3 December 2023, Dubai, UAE – Indigenous communities from all over the world are at the 28th Conference of the Parties to the United Nations Framework Convention on Climate Change (UNFCCC COP28) to share their stories about the losses and damage they’re experiencing in their communities as a result of human-induced climate change. 

Pacific Island youths have been sharing about the realities of being at the front-lines of the negative impacts of climate change, including the non-economic losses and damage they are facing within their countries, with the most damning being the loss of their culture and heritage. 

Today they find that they are not alone in their struggle, as youth in Latin America have shared that they too are at risk of losing their cultural heritage due to the rapidly changing climate and the impact it has on their environment. 

Ms Açucena Marinheiro da Silva, 19, shared some of the challenges faced by the youth in her community, the Tumbalalá indigenous people located in the north of the state of Bahia, along the banks of the São Francisco River in Brazil. 

According to Ms da Silva, her people and their rituals are very connected to river and the Caatinga biome, a large, naturally occurring community of flora and fauna.

“Our origins are very connected to the river, and we use it and the Caatinga to make everything we wear during our rituals. We cannot do that anymore because everything that we use – from the plants to the river – no longer exist.”

“As a result, the youths will grow up without this cultural heritage that they are used to, and will not be able to pass it down to the next generation,” she added. 

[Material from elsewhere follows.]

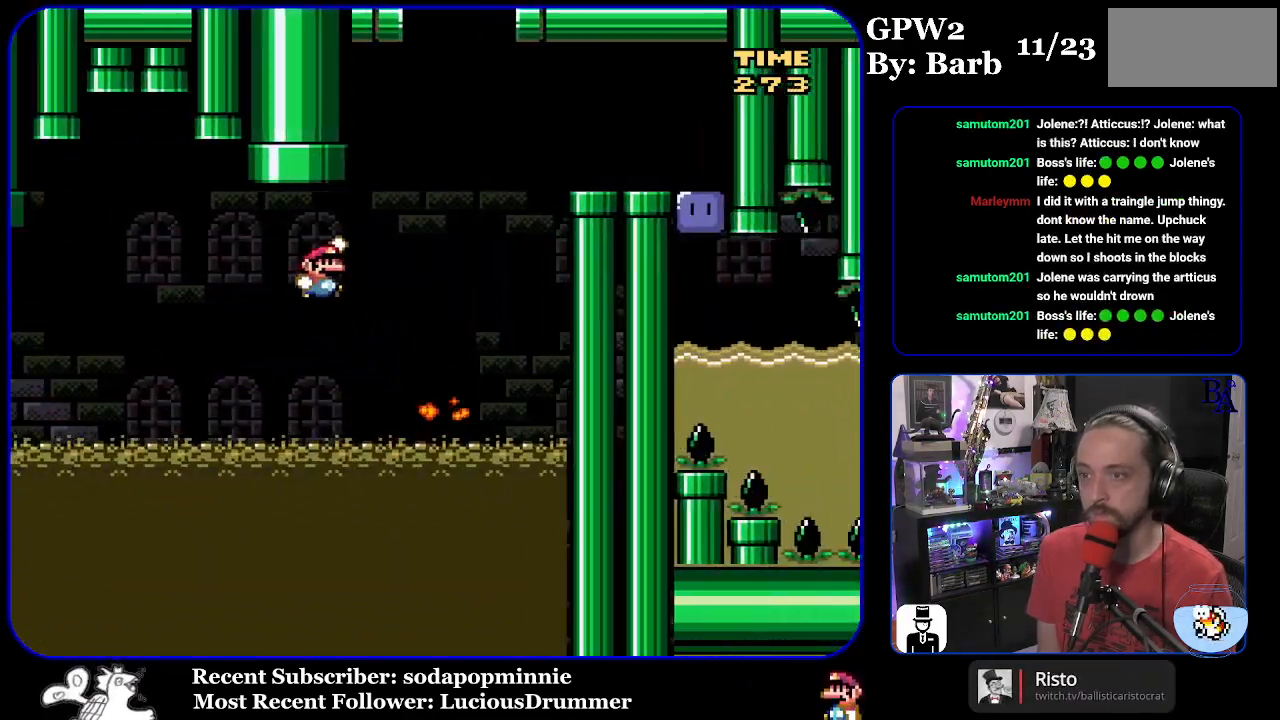
{"buttons": ["Y", "DPAD_RIGHT"], "events": [[33, "B", "up"], [33, "Y", "up"], [50, "B", "down"], [50, "Y", "down"], [483, "B", "up"]]}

To combat this, the Tumbalalá youth are replanting species that can provide them with the materials that they need to make their traditional wear for rituals, and species that can provide them with the paint that they use during their rituals. 

Access to resources and finance is one challenge that they also face to implement some of the initiatives that will help them adapt to these losses and damage brought on by climate change. 

At COP28, Ms da Silva wants to see world leaders and their governments to listen to the voices of indigenous people and traditional communities because they are the ones who are affected by the climate crisis and may have solutions that can help solve the issue of climate change. She also wants to see some concrete and effective outcomes coming out of the negotiations. 

“We don’t want more words on paper. We need urgent action now.” 

The Moana Blue Pacific Pavilion at COP28 is a Pacific partnership with Aotearoa New Zealand and Australia managed by the Secretariat of the Pacific Regional Environment Programme (SPREP).
The Pavilion was featured at the twenty-eighth Conference of the Parties to the UN Framework Convention on Climate Change hosted in Dubai, UAE from 30 November – 12 December 2023.